Sabudana Moong Dal Payasam is a creamy payasam made with sago and moong dal. The moong dal makes it very creamy and this makes it a perfect sweet for any time.
As I was mentioning, payasams are often made at home, by varying the ingredients. So this time, we added moong dal to the sagubiyam payasam and it was so creamy. I had made it for the Sunday breakfast when I had made Archari Masala Poori. It surely made the brunch very filling and satisfying.
This is the last one in the Milk based Sweets that I have chosen to share for this week.
Sabudana Moong Dal Payasam
Ingredients Needed:
1 cup Split Yellow Moong Dal
1/4 cup Sago / Sabudana
2 cups Milk
1 cup Sugar
1 cup Water
Handful Cashew nuts
Handful Raisins
2 tbsp Ghee
A Pinch Saffron
Soak the saffron in warm milk.
Wash the sago pearls in water and drain well.
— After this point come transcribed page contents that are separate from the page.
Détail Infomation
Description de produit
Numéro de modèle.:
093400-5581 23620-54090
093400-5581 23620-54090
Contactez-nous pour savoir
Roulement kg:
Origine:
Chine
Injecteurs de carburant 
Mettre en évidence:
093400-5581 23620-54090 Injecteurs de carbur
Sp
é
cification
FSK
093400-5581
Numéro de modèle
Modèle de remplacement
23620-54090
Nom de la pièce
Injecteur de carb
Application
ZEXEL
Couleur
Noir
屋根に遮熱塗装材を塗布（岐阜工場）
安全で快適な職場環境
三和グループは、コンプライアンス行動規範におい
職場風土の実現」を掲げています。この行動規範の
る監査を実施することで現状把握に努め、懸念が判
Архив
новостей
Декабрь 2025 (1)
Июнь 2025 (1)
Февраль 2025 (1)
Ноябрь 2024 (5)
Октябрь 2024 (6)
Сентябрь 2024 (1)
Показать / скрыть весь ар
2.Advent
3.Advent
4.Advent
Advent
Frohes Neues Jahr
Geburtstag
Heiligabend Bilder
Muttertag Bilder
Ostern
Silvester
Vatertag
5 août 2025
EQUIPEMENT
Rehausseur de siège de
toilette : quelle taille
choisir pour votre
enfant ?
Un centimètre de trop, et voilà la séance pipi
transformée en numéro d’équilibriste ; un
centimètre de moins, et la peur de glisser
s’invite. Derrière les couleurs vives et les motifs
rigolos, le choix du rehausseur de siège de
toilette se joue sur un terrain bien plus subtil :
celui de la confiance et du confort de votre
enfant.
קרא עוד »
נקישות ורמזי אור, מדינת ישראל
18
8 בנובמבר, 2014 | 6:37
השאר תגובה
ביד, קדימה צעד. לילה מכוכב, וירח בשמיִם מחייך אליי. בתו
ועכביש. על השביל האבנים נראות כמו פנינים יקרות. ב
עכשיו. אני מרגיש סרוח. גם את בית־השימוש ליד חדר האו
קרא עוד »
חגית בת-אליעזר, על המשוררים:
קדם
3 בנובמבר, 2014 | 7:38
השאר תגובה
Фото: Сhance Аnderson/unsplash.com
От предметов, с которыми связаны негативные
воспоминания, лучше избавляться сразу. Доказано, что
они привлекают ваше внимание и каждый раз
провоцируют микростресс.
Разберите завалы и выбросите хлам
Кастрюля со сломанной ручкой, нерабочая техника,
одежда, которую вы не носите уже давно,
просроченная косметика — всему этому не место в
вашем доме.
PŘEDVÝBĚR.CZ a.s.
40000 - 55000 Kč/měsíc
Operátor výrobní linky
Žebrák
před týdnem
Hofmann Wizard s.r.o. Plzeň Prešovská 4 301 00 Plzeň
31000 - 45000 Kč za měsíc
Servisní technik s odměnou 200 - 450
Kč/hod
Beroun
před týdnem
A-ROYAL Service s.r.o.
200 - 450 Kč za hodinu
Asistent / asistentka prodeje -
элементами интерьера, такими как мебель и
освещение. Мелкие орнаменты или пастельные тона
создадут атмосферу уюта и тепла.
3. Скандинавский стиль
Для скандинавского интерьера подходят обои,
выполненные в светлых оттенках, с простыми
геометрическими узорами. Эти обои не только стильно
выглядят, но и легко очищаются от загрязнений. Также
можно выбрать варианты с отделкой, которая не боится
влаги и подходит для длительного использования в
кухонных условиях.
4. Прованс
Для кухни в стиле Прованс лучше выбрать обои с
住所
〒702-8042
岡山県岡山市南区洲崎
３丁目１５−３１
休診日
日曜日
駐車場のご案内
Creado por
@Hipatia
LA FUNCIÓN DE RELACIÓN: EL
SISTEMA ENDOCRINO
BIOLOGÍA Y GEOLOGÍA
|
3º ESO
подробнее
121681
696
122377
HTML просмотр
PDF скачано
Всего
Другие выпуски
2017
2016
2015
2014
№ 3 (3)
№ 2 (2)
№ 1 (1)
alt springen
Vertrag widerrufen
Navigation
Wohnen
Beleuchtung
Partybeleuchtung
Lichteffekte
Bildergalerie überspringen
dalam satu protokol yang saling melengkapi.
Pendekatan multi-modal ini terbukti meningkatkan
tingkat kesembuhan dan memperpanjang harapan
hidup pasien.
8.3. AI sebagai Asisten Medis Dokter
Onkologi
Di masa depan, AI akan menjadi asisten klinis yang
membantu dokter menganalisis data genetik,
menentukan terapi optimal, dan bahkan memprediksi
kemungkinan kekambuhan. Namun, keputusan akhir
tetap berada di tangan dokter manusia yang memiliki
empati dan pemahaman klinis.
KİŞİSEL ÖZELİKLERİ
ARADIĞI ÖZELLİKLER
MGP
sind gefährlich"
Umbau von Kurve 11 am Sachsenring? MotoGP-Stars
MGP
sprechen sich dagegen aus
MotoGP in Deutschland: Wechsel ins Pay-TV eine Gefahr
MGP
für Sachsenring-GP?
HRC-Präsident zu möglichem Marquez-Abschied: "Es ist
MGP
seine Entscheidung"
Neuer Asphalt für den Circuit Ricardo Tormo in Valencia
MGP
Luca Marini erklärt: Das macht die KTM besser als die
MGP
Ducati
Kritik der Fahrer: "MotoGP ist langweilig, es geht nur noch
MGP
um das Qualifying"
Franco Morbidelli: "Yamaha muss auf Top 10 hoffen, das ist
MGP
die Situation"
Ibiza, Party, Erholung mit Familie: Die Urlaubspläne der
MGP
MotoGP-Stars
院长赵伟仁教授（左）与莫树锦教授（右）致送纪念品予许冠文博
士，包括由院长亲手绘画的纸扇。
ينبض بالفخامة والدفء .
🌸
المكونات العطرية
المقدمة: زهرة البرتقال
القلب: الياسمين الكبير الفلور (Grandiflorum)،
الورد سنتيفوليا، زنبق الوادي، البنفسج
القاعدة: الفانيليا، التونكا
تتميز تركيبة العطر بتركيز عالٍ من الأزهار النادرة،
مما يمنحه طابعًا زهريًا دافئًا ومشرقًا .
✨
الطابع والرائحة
Soak in 1 cup water for 30 mins.
Finally, the sago has soaked for enough, add the sago in a saucepan with water and cook until transparent, stirring often.
Check by pressing the sago, it should be soft to touch.
Wash and pressure cook the moong dal for 1 whistle.
Heat a saucepan with milk and bring to a boil, simmer and cook for 10 mins in low flame.
Add the cooked dal and simmer for a few mins.
Drain the excess water in sago and add the simmering milk. Stir well.
Add sugar and let it melt.
Let the milk boil for few more minutes until everything combines well.
If needed add more milk & simmer. It usually thickens upon cooling.
Heat a small pan with ghee, roast the nuts and add to the simmering kheer.
Finally, add the soaked saffron and combine it well.
Recipe
Sabudana Moong Dal Payasam
Ingredients
- 1 cup Split Yellow Moong Dal
- 1/4 cup Sago / Sabudana
- 2 cups Milk
- 1 cup Sugar
- 1 cup Water
- Handful Cashew Nuts
- Handful Raisins
- 2 tbsp Ghee
- A Pinch Saffron
Instructions
- Soak the saffron in warm milk.
- Wash the sago pearls in water and drain well. Soak in 1 cup water for 30 mins.
- When ready to cook, add the sago in a saucepan with water and cook until transparent, stirring often.
- Check by pressing the sago, it should be soft to touch.
- Wash and pressure cook the moong dal for 1 whistle.
- Heat a saucepan with milk and bring to a boil, simmer and cook for 10 mins in low flame.
- Add the cooked dal and simmer for a few mins.
- Drain the excess water in sago and add the simmering milk. Stir well.
- Add sugar and let it melt.
- Let the milk boil for few more minutes until everything combines well.
- If needed add more milk & simmer. It usually thickens upon cooling.
- Heat a small pan with ghee, roast the nuts and add to the simmering kheer.
- Finally, add the soaked saffron and combine it well.
Suma Gandlur says
Wow, another twist to sabudana kheer. Moong dal lends a creamy base for it. I am a fan of both moong and sabudana kheers. This interesting blend sounds flavorful and yummy.
Harini Rupanagudi says
My neighbor always makes this combination of moong dal and sago and I love it. I am not sure I have ever tried this combo at home.
Pavani says
That is a very interesting payasam with moong dal and sabudana Valli. I think I will have to try it out some time soon - it looks so creamy and delicious.
KP says
I have had javvarisi(sago) payasam and payattham paruppu(moong dhal) payasam separately. But you have come up with a new and superior version adroitly combining both. Great job!
amaracooking says
That's an interesting kheer Valli. Beautifully done, flavourful dish.